All five participating hospitals are providing the necessary equipment for the project. Lovdahl said: “We’re all donating beds, ventilators, monitors, and other equipment. We’ve also been in contact with other companies who could provide other resources such as beds, cots, or other equipment. A lot of people are working hard to pull this all together.”

In order to figure out how to staff the facility, TCCMC utilized models to forecast the area’s needs. “We’re not going to have 50 patients on day one,” said Lovdahl, “we’ll likely have one or two. We will have RNs there as well as physicians that are staffed full-time. There will also be respiratory therapists, pharmacists, and all types of support staff.”

Each of the participating hospitals are contributing to the project. Any revenue will be split five ways; likewise, all expenses will be split five ways.

The hospitals are seeking funding for the project from their respective counties. Lovdahl said: “We’re asking for help in the form of short term loans which would help with any kind of a cash problem any of us might encounter. We know that whatever services we provide may not be paid until five or six months down the road.”

As of Tuesday afternoon, there were no confirmed cases of COVID-19 in Chippewa County., although one confirmed case was reported in Lac qui Parle County on Monday. “People have been tested, but we ran out of tests because of the restrictions which were placed on testing. Right now, we are only testing health care workers and current in-care patients in our hospitals.”

Lovdahl described what would happen if someone was suspected to have COVID-19. He said: “If you have the symptoms and we rule out any other kind of respiratory illness, then it is going to be presumed that you have COVID-19. You would have to follow protocol and self-quarantine.”

Patients who exhibit severe symptoms would be sent to TCCMC immediately. “Part of the reason we are doing this is to keep infected people out of our respective hospitals, because we have to make sure we’re doing what we can to ensure the safety of our other patients,” said Lovdahl.

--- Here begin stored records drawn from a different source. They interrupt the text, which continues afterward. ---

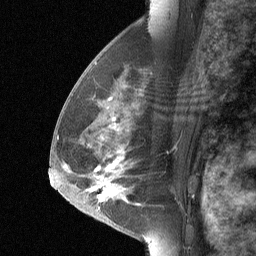
Breast MRI (dynamic contrast-enhanced), one sagittal slice; slice 36 of 64 in the series (ordered by position); dynamic contrast-enhanced study with each time point stored as its own series, time point 2 of 3 at this slice position (early post-contrast, ordered by acquisition time); 1.5 T; TE 4.8 ms, TR 27 ms; 2 mm slice thickness; 256 × 256 image matrix. Patient: female, 56 years. From the clinical record (not read from this slice): setting: breast cancer imaged before/during neoadjuvant chemotherapy; receptor status: HER2-positive.
Outlined on this slice (semi-automatic segmentation, software-assisted and operator-edited):
- analysis volume of interest (the breast-tissue region the enhancement analysis was run in; not a lesion): bounding box [x1, y1, x2, y2] px = [68, 83, 146, 214]
- tumour enhancement mask (voxels above the 90 % enhancement threshold inside the analysis volume of interest): [91, 119, 118, 201]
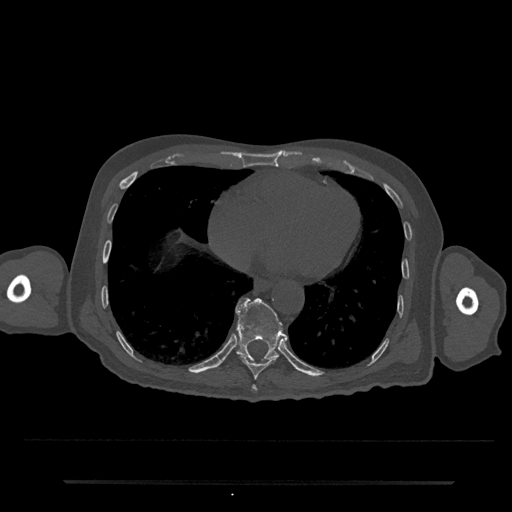
CT including the spine, one axial slice; slice 341 of 797 in the series (ordered by position); 120 kVp; bone window (W 1800 / L 400 HU); 0.5 mm slice thickness; 512 × 512 image matrix. Male patient, age 74 years. From the clinical record (not read from this slice): primary cancer: prostate.
Structures marked on this image (semi-automatically segmented with operator editing):
- T10 vertebra: bounding box [x1, y1, x2, y2] px = [235, 298, 285, 361]
- T8 vertebra: [252, 385, 257, 391]
- T9 vertebra: [239, 355, 277, 380]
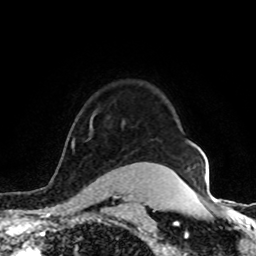
Breast MRI (dynamic contrast-enhanced), one axial slice; slice 72 of 80 in the series (ordered by position); cropped to one breast; dynamic contrast-enhanced series, time point 2 of 8 at this slice position (early post-contrast); 1.5 T; TE 4.2 ms, TR 7 ms; 256 × 256 image matrix, field of view 155 × 155 mm. Female patient.
Annotated regions visible in this slice (semi-automatic segmentation, software-assisted and operator-edited):
- enhancing-tissue mask used for the functional tumour volume (all voxels passing the contrast-enhancement thresholds inside the analysis volume; usually the tumour): box from (x=72, y=142) to (x=74, y=145) px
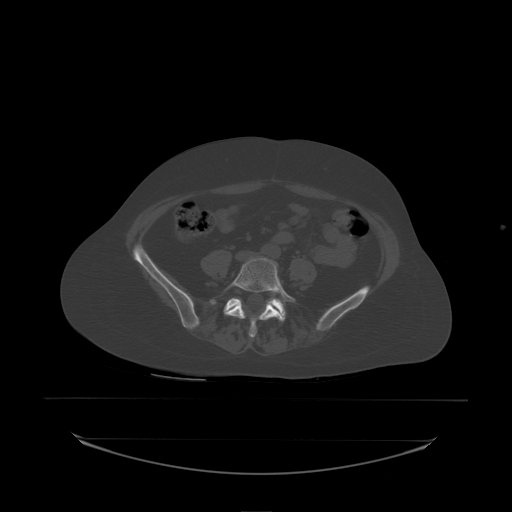
CT including the spine, one axial slice. Slice 38 of 242 in the series (ordered by position). Bone window (W 1800 / L 400 HU). 512 × 512 image matrix, field of view 500 × 500 mm. Female patient, age 53 years. From the clinical record (not read from this slice): primary cancer: lung.
Outlined on this slice (semi-automatic segmentation, software-assisted and operator-edited):
- L5 vertebra: bounding box <224,258,296,338> (left, top, right, bottom; pixels)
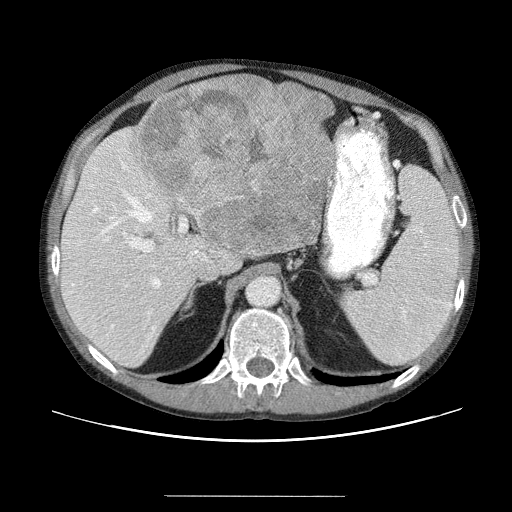
Contrast-enhanced abdominal CT (liver protocol), one axial slice; position 33 of 69 along the scan axis; reconstruction kernel STANDARD; soft-tissue window (W 400 / L 40 HU); 2.5 mm slice thickness; 512 × 512 image matrix, field of view 380 × 380 mm. From the clinical record (not read from this slice): diagnosis: hepatocellular carcinoma (patient treated with transarterial chemoembolisation; whether this scan precedes or follows treatment is not stated here); TNM stage (as recorded): Stage-IVB; Child-Pugh class: B; tumour differentiation: poorly differentiated.
Annotated regions visible in this slice (semi-automatic segmentation, software-assisted and operator-edited):
- abdominal aorta: bounding box [x1, y1, x2, y2] px = [246, 276, 279, 306]
- liver parenchyma outside the tumour (the mass and vessels are separate outlines, so this box may not span the whole liver): [60, 126, 334, 366]
- mass: [133, 75, 335, 256]
- portal vein: [71, 152, 223, 341]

Miller said: “We need a facility that is isolated from the community, and that is exactly what this will be used for. These hospitals are doing an excellent job converting this facility into an off-site hospital. If things were to get really bad and we don’t have enough beds, there are no other options.”

“Our main goal is to be proactive and ready,” said Lovdahl. “Our medical staff is very supportive of this, and a couple of our physicians are leading the charge. It’s scary, it’s exciting, and we will be prepared for this if it does get bad.”

Miller said: “We are hoping the facility isn’t needed, but we also have to prepare for the worst. We are very confident that we will be prepared in the event we have a flare-up of the virus in our area.”

Individual counties will help provide funding for the project. Chippewa County approved up to a $425,977 no-interest loan for the project on Monday. Swift County approved up to $333,794, and Lac qui Parel County has pledged to kick in $240,228 at their respective meetings on Tuesday.

In addition, the five hospitals are in the process of applying for funds to be allocated from the $50 million COVID-19 fund which was recently approved by the state.

For now, our area hospitals are doing everything they can to prepare for COVID-19. It is up to the public to do their part and limit the risk of spreading the disease.